Já um superstar, brilhou no documentário “Bongo Man”, de 1982, em que reafirmava seu conhecimento e respeito pela cultura rasta. E surpreendeu com músicas e arranjos que ninguém esperava no álbum “Special”, que tem a participação do stone Ronnie Wood. Em 1983 ressurgiu com “The Power and the Glory”, que trazia seu sucesso mais longevo, “Reggae Night”, presente dos autores Amir Bayyan, do Kool and the Gang, e Latoya Jackson. Em 1985, levou um Grammy pelo álbum Cliff Hanger e, em 1986, participou da trilha sonora e também como ator no filme “Club Paradise”, ao lado de Peter O’Toole e Robin Williams. Fechou a década com “Hanging Fire”, de 1988, mais uma vez ao lado dos caras do Kool and the Gang, álbum em grande parte urdido pelo impacto da turnê africana de 1986, quando esteve no Zaire, Camarões e Costa do Marfim fazendo shows e gravando com artistas locais.
Aquele abraço
Em 1993 galgou as paradas com uma versão de “I Can See Clearly Now”, de Johnny Nash, produzida para o filme “Cool Runnings”. Em 1995, mais uma vez o cinema com “Hakuna Matata”, para Rei Leão. No álbum Fantastic Plastic People, de 2002, produzido com Dave Stewart, da banda Eurythmics, reuniu Sting, Annie Lennox, Tony Allen, Joe Strummer e Gary Mudbone Cooper, do Funkadelic, em um autêntico crossover cultural. E tem também “Rebirth”, de 2012, que faturou o Grammy de Melhor Álbum de Reggae.

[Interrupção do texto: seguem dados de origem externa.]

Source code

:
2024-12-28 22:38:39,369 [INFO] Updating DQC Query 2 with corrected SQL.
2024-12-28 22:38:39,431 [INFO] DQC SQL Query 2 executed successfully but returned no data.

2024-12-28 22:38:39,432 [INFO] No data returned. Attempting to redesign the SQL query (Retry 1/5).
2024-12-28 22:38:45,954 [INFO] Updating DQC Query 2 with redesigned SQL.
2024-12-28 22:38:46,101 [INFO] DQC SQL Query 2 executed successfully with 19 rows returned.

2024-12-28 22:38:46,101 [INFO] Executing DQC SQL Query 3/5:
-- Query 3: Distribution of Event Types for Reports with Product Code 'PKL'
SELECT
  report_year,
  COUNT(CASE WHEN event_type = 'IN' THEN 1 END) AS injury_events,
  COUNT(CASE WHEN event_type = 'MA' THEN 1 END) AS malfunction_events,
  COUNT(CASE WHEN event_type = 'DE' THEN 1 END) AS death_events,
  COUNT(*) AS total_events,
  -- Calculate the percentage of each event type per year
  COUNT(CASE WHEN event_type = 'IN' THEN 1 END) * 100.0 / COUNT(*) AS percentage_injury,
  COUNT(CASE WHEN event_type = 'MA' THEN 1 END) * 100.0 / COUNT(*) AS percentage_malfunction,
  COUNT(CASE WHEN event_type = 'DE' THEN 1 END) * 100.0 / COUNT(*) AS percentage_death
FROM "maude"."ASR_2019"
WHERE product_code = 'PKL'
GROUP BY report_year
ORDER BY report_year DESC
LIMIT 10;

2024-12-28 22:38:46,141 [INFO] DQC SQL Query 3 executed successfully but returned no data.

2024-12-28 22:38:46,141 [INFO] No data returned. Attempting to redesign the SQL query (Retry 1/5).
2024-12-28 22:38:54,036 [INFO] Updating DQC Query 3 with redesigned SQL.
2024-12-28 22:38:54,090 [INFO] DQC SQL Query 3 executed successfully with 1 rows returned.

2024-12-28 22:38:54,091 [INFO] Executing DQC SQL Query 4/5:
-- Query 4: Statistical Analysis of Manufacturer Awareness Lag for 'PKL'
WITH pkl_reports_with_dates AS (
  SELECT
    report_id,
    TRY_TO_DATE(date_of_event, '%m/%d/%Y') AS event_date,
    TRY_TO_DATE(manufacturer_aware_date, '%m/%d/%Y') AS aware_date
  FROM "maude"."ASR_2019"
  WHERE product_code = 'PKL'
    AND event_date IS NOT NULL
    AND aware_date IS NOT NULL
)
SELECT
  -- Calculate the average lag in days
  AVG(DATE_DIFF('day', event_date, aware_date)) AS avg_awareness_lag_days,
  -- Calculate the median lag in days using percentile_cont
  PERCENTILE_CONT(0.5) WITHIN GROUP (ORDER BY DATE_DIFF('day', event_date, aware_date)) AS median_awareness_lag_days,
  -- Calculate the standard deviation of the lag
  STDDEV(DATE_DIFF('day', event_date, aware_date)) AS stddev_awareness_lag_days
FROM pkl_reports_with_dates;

Essa síntese pode ajudar a compreender o papel crucial de Jimmy Cliff no reggae, como defendi no começo. Ele ajudou artistas como Desmond Dekker, Roy Shirley, e foi ele também quem deu a mão pra Bob Marley gravar o primeiro single.
Sly & Robbie formaram a mais incrível cozinha das galáxias em “Follow my Mind”, o álbum de 1975. No Brasil, abraçou Gil, Olodum e Lazzo, mas também Cidade Negra, Titãs, Margareth Menezes, Araketu… Peggy Quattro, da Reggae Report, contou que a revista só existia por conta do apoio dele. E até peixe miúdo. Lembro bem que, em 1984, Jimmy rodou o Brasil e foi em todos os programas de TV e posou pra fotos usando a camiseta de um certo Projeto Jamaica-Brasil, que recebera em Kingston, meses antes, das mãos de um jovem jornalista e pesquisador brasileiro. Como é que ele conseguia usar a camiseta direto? “Eu lavo na pia do banheiro do hotel, de manhã tá seca”. Give thankx, mr. Chambers!